[Start of Attachment]
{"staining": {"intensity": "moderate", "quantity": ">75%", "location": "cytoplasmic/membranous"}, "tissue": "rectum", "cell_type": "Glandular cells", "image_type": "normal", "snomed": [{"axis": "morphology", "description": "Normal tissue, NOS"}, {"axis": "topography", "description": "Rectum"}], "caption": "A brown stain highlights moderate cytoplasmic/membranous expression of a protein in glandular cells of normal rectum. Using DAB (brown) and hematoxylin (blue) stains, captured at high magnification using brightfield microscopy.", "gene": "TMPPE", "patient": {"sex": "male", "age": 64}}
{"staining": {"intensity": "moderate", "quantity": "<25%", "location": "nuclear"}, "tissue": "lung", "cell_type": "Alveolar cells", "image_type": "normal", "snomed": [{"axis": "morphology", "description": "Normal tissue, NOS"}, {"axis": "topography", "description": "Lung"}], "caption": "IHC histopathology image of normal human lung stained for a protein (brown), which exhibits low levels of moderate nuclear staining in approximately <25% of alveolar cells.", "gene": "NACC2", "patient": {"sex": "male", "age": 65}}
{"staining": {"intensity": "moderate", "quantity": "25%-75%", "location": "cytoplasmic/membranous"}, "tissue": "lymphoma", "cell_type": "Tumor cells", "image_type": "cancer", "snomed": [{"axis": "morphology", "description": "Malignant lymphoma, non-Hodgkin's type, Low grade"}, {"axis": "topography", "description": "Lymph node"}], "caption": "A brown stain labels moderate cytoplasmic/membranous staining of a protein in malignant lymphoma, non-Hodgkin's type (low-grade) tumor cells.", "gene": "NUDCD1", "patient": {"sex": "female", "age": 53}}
[End of Attachment]
* WHAT YOU NEED TO DO *
The listing above should be transcribed in full, exactly as written.

* SOLUTION FOR THIS PROBLEM *
{"staining": {"intensity": "moderate", "quantity": ">75%", "location": "cytoplasmic/membranous"}, "tissue": "rectum", "cell_type": "Glandular cells", "image_type": "normal", "snomed": [{"axis": "morphology", "description": "Normal tissue, NOS"}, {"axis": "topography", "description": "Rectum"}], "caption": "A brown stain highlights moderate cytoplasmic/membranous expression of a protein in glandular cells of normal rectum. Using DAB (brown) and hematoxylin (blue) stains, captured at high magnification using brightfield microscopy.", "gene": "TMPPE", "patient": {"sex": "male", "age": 64}}
{"staining": {"intensity": "moderate", "quantity": "<25%", "location": "nuclear"}, "tissue": "lung", "cell_type": "Alveolar cells", "image_type": "normal", "snomed": [{"axis": "morphology", "description": "Normal tissue, NOS"}, {"axis": "topography", "description": "Lung"}], "caption": "IHC histopathology image of normal human lung stained for a protein (brown), which exhibits low levels of moderate nuclear staining in approximately <25% of alveolar cells.", "gene": "NACC2", "patient": {"sex": "male", "age": 65}}
{"staining": {"intensity": "moderate", "quantity": "25%-75%", "location": "cytoplasmic/membranous"}, "tissue": "lymphoma", "cell_type": "Tumor cells", "image_type": "cancer", "snomed": [{"axis": "morphology", "description": "Malignant lymphoma, non-Hodgkin's type, Low grade"}, {"axis": "topography", "description": "Lymph node"}], "caption": "A brown stain labels moderate cytoplasmic/membranous staining of a protein in malignant lymphoma, non-Hodgkin's type (low-grade) tumor cells.", "gene": "NUDCD1", "patient": {"sex": "female", "age": 53}}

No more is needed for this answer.